Chairman Yeager presented a late‑filed amendment to SB 21‑71 that substantially narrowed the bill to a child‑safety and transparency framework for consumer‑facing AI chat services with more than 1,000,000 active users and $25 million or more in revenue. The amendment requires covered firms to publish child‑safety plans, to post summaries of child‑safety risk assessments before deploying new models, and to report critical incidents to the Tennessee Attorney General within 15 days.

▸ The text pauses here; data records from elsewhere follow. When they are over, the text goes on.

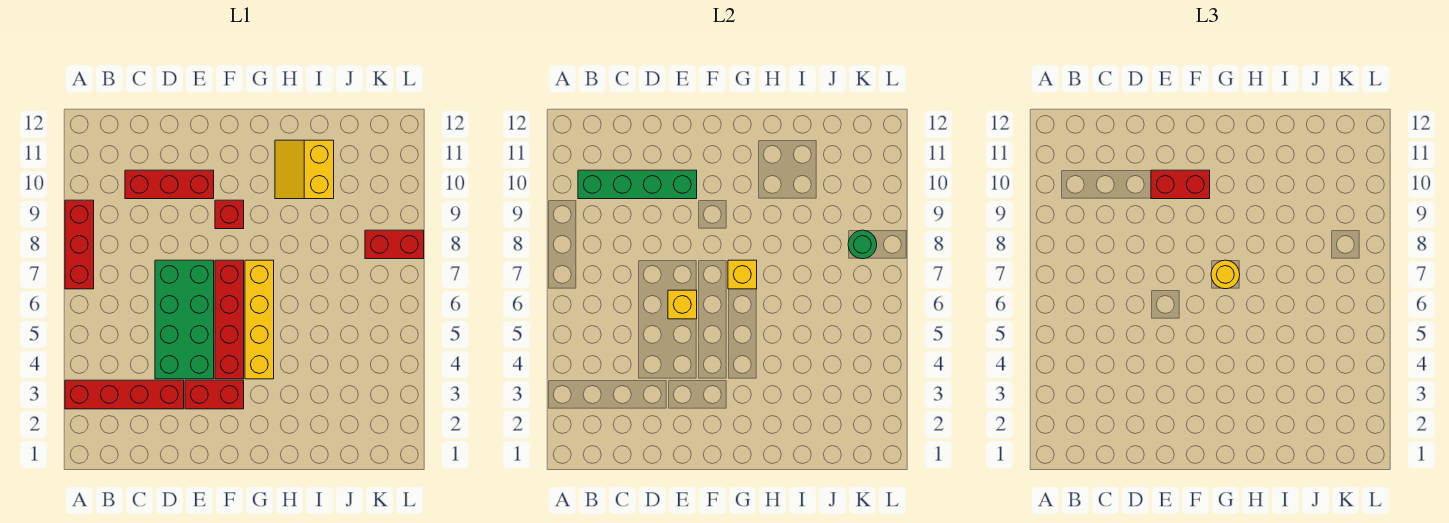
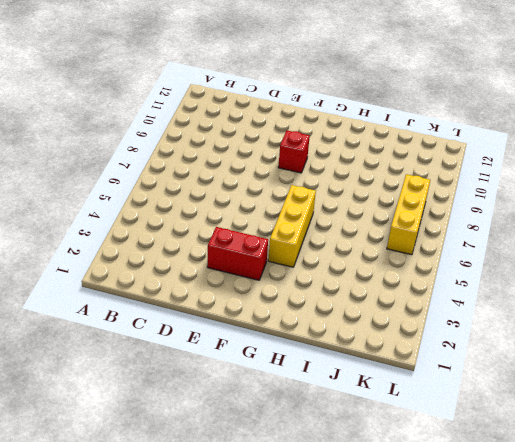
yellow brick G4:G6 level 1 -> yellow brick G4:G7 level 1
yellow brick K6:K8 level 1 -> red brick K8:L8 level 1
none -> red brick A3:D3 level 1
none -> red brick A7:A9 level 1
none -> red brick C10:E10 level 1

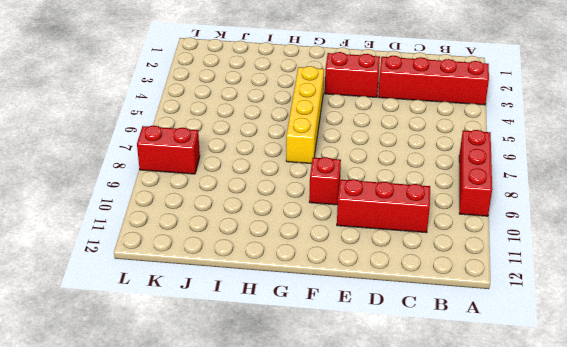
none -> green brick D4:E7 level 1
none -> red brick F4:F7 level 1
none -> yellow slope H10:I11 level 1 top I

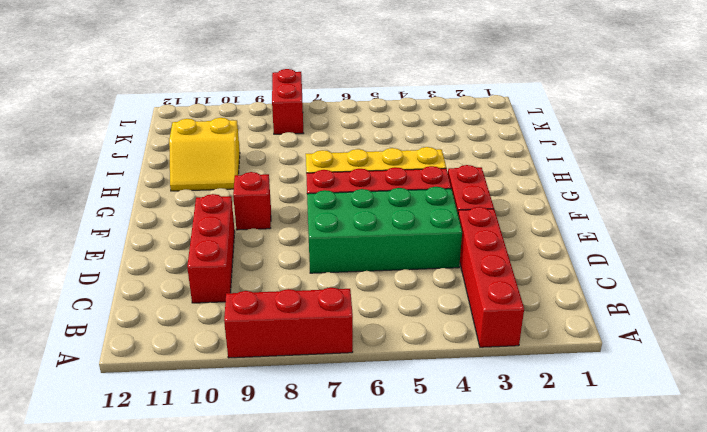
none -> green brick B10:E10 level 2
none -> yellow brick E6 level 2
none -> yellow brick G7 level 2

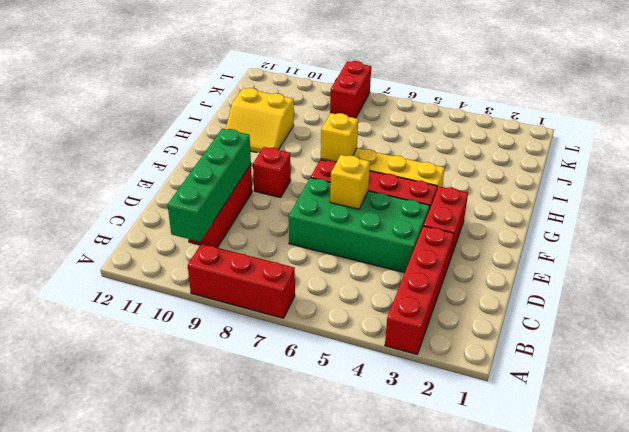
none -> green round brick K8 level 2
none -> red brick E10:F10 level 3
none -> yellow round brick G7 level 3

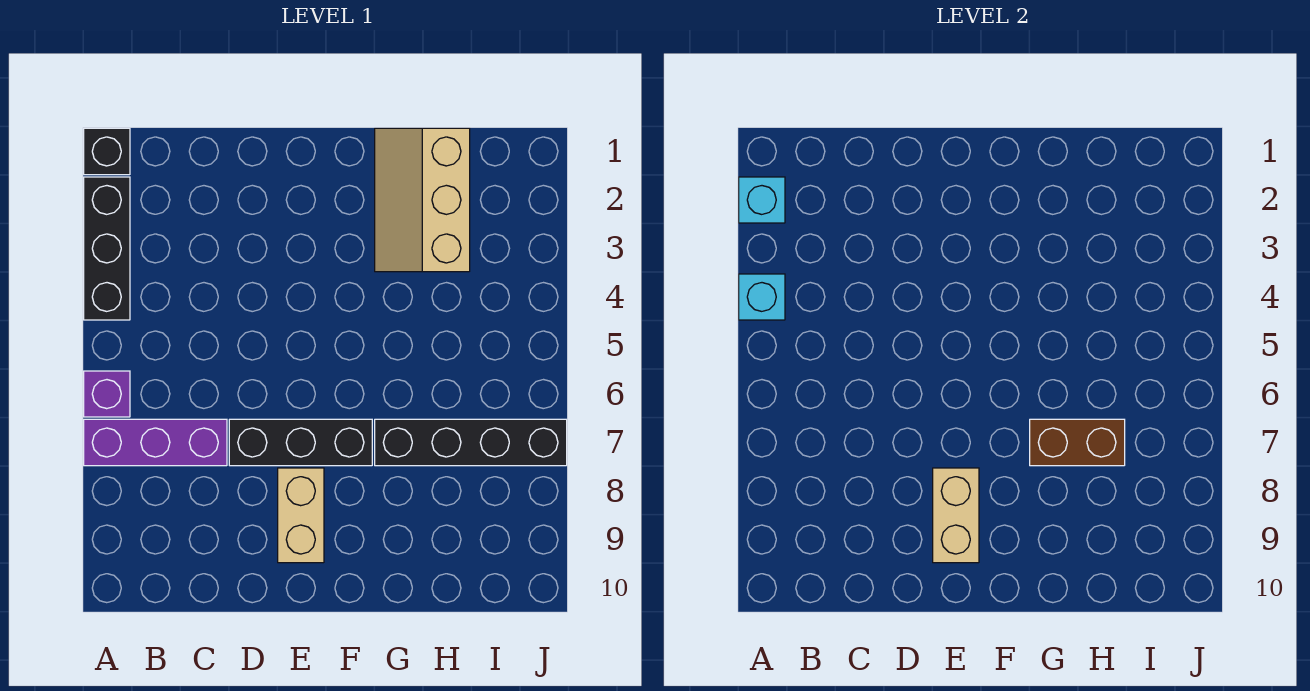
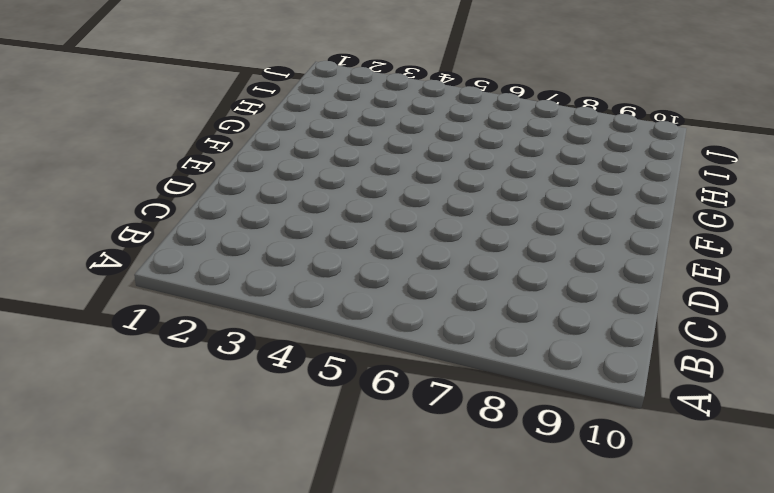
none -> black brick A1 level 1
none -> black brick A2:A4 level 1
none -> purple brick A6 level 1

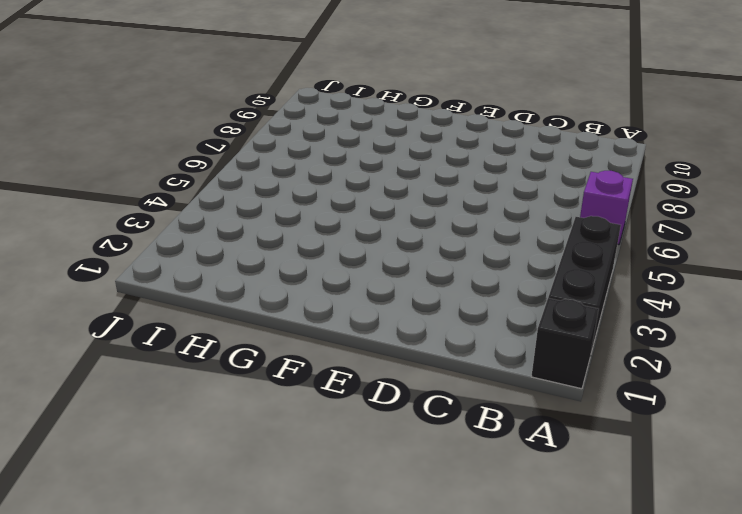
none -> purple brick A7:C7 level 1
none -> black brick D7:F7 level 1
none -> tan brick E8:E9 level 1

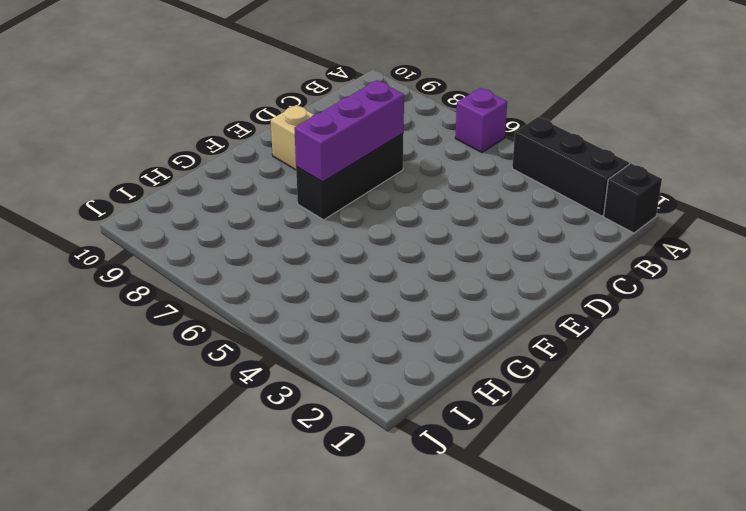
purple brick D7:F7 level 2 -> purple brick A7:C7 level 1
none -> tan slope G1:H3 level 1 top H
none -> black brick G7:J7 level 1
none -> cyan brick A2 level 2

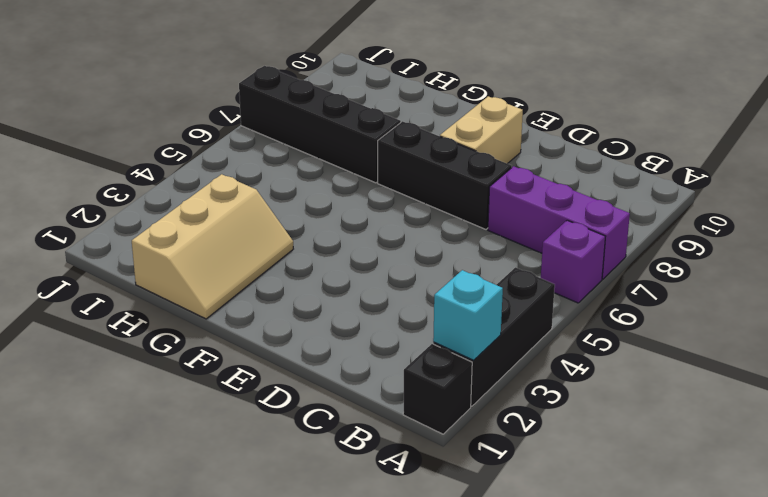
none -> cyan brick A4 level 2
none -> tan brick E8:E9 level 2
none -> brown brick G7:H7 level 2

The sponsor emphasized the bill "does not tell AI companies what to say; it tells them to be transparent about what they are doing to protect our children and report it when they fall short."
Members asked whether the bill was consistent with federal guidance; the sponsor said the White House had suggested narrowing the scope. Legal and policy staff confirmed the amendment limits the bill’s reach to large consumer chatbots, contains a civil‑penalty enforcement mechanism (AG civil penalties up to $50,000 per violation) and provides a safe harbor for companies complying with equivalent federal frameworks.
The committee adopted the amendment and advanced SB 21‑71 to calendar (6‑3). Senator Yeager closed by recounting a judiciary hearing witness whose child suffered a tragedy allegedly linked to AI encouragement and urged colleagues to support the targeted transparency and reporting measures.